Der Kreisvorstand der Jungen Union Osnabrück-Land im Rahmen der Begehung des Sanierungsgebietes Soziale Stadt.

Einen Einblick in das Sanierungsgebiet Soziale Stadt in der Quakenbrücker Neustadt gewann der Kreisvorstand der Jungen Union (JU) Osnabrück-Land im Rahmen seiner letzten Sitzung in der Burgmannstadt.

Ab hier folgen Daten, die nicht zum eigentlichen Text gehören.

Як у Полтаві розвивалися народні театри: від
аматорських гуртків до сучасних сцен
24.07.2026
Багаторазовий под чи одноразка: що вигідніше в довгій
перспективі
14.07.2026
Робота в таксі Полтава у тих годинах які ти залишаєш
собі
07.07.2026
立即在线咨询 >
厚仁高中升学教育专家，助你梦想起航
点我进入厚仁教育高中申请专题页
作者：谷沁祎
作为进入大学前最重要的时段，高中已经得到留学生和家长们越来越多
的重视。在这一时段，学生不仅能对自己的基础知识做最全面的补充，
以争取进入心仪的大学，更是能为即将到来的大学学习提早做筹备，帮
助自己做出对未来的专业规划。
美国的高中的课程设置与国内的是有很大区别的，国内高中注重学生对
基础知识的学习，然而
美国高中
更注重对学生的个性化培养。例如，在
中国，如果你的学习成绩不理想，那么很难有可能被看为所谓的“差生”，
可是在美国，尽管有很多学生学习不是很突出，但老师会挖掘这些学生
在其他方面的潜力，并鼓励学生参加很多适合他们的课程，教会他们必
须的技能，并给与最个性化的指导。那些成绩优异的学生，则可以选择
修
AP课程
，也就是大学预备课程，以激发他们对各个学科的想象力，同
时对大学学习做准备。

Die JU-Mitglieder aus dem Landkreis besichtigten vor Ort auf Einladung der Jungen Union (JU) Artland Struktur und erste Projekte im sogenannten Quartier, durch das Christian Calderone führte. „Auch wenn Quakenbrück eine kleine Stadt ist, haben wir hier die sozialen und integrativen Probleme einer Großstadt auf engstem Raum,“ so CDU-Vorsitzende. Deswegen sei die Stadt auf einem guten Weg, mit der Aufnahme in das Sanierungsprogramm Soziale Stadt sowohl im städtebaulichen, als auch im sozialen Bereich an einer Entspannung der Verhältnisse arbeiten zu können. Städtebaulich konnte seit dem Eintritt des Quartieres in das Projekt Soziale Stadt der Ausbau der Lötzener, Breslauer und Stettiner Straße mit Wegeverbindungen in Angriff genommen werden. Außerdem seien erste Gebäudesanierungen bezuschusst und weitere Verhandlungen in Sachen Grundstücks- und Gebäudeankäufe gestartet worden.

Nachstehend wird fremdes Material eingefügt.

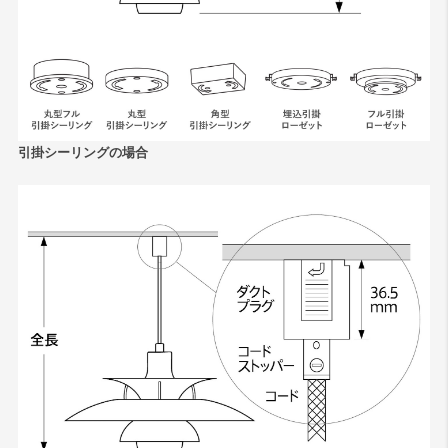
引掛シーリングの場合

Im sozialen Bereich erwies sich nach den Worten Calderones die Zusammenarbeit mit einer Vielzahl sozialer Träger als beispielhaft: “So kann jeder Sozialpartner seine spezifischen Kompetenzen optimal einbringen und die Kommune fördert Mannigfaltigkeit schon in der Trägerzusammensetzung!“ Unter anderem seien Sprachkurse, eine Nachmittagsbetreuung durch Mütter in der Grundschule, eine Existenzgründung und Beratungsangebote auf den Weg gebracht worden. Die positiven Ansetze städtebaulicher, und sozialer Art strahlten jetzt schon in den Stadtteil Neustadt und die ganze Stadt aus. Damit bedeute die räumlich eng umgrenzte integrierte Sanierungsmaßnahme nicht nur eine Chance für das Quartier rund um die ehemaligen Kasernenanlagen, sondern vielmehr einen unzweifelhaft positiven Entwicklungsschub für die gesamte Burgmannstadt.